Chambers v. Mississippi

PETITIONER: Leon Chambers
RESPONDENT: Mississippi
LOCATION: Wilkinson Circuit Court, Mississippi

DOCKET NO.: 71-5908
DECIDED BY: Burger Court (1972-1975)
LOWER COURT: Supreme Court of Mississippi

CITATION: 410 US 284 (1973)
ARGUED: Nov 15, 1972
DECIDED: Feb 21, 1973

ADVOCATES:
Peter Westen - for petitioner, pro hac vice, by special leave of Court
Timmie Hancock - for respondent

Facts of the case

Leon Chambers was charged with murdering a policeman. Another man, Gable McDonald, confessed to the murder, in addition to confession to third parties, and was taken into custody. One month later, McDonald denied the confession and was released from custody. At trial, Chambers tried to prove McDonald admitted to the crime several times and confessed to third parties. The district court found the evidence of the confessions was inadmissible because of the voucher rule – a common-law rule that prohibits the defense from cross-examining a witness when the prosecution failed to do so – and the fact that the statements were hearsay. Chambers’ appealed and argued that the district court violated the Due Process Clause of the Fourteenth Amendment by refusing to admit the evidence.

Question

Is there a violation of the Due Process Clause of the Fourteenth Amendment when the defendant cannot cross-examine a witness or admit the testimony of another person’s confession of the crime to a third party?

Media for Chambers v. Mississippi

Audio Transcription for Oral Argument - November 15, 1972 in Chambers v. Mississippi

Warren E. Burger:

We'll hear arguments next in 71-5908, Chambers against Mississippi.

Mr. Westen?

Peter Westen:

Mr.
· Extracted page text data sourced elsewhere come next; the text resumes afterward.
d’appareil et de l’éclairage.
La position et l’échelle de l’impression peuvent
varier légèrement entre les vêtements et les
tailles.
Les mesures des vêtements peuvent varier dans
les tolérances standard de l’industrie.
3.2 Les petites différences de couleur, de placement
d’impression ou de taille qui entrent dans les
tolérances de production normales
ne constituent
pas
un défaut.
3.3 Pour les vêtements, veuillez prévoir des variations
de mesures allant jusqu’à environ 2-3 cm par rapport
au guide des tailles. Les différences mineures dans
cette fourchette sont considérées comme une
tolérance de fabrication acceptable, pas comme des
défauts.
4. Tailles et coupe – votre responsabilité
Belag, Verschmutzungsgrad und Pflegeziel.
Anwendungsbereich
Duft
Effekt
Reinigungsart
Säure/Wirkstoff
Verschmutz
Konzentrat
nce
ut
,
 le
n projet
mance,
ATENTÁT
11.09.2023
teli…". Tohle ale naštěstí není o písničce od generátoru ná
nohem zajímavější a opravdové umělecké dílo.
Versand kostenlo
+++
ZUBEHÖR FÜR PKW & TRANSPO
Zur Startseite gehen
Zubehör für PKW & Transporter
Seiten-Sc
Chief Justice, may it please the Court.

The petitioner in this case, Leon Chambers was convicted of a murder which another man was seen committing and towards that other man spontaneously and repeatedly confessed within hours of the shooting.

The case presents two questions.

First, whether Chambers has a right under the constitution to introduce the other man's confessions to prove he is innocent and second, whether Chambers has a right under the constitution to cross-examine the other man and to impeach him for repudiating his confession in court and denying that he had anything to do with the crime.

The case began with a shooting that it took place at night during a racial disturbance in June, 1969 in the town of Woodville, Mississippi.

The victim was a policeman named Aaron Liberty.

Liberty and other policemen were confronting an angry crowd of about 50 blacks.

As Liberty faced the crowd, he was suddenly shot four times in the back.

The bullets came from a 22-caliber gun from somewhere in the alley behind him.

As he died, he turned and shot both barrels of his riot gun into the alley.

The first shot passed over the heads of the crowd, the second shot hit a man, who by then was running down the alley.

That man was the petitioner, Leon Chambers.

Chambers was left in the alley severely wounded.

When the police had gone, he was taken to a local hospital where two days later, he was placed under-arrest for the murder of Aaron Liberty.

Chambers insisted from the outset that he was innocent and that the state had arrested the wrong man.

Indeed, within hours of shooting, another man Gable McDonald spontaneously confessed on separate occasions to three different people that he was the one who shot officer Liberty.

He first confessed to Berkley Turner, who left the scene of the shooting with him, that night.

He next confessed to Sam Hardin who he had known all of his life and who drove him home on the night of the shooting.

He confessed the next day to Albert Carter, his next door neighbor whom he had known for at least 25 years.

Four months later, McDonald repeated his confession.

He dictated it in the presence of a Minister and signed it under oath, it was detailed.

He said that he shot officer Liberty at close range from the mouth of the alley.

He said that he used his own nine-shot 22-caliber pistol which he discarded after the shooting.

He said that he was confessing because it was no secret any longer that he was the one that shot Liberty.

He said that he was telling the truth, but admitted that he would be afraid to testify in court.

Harry A. Blackmun:

Mr. Westen, does the record show what has happened to Gable McDonald then?

Peter Westen:

Gable McDonald had a preliminary hearing, one month after he signed his written confession for justice of the peace who after a few days of deliberation, dismissed the charges against him.

One year later, Chambers himself went to trial for the murder of Aaron Liberty.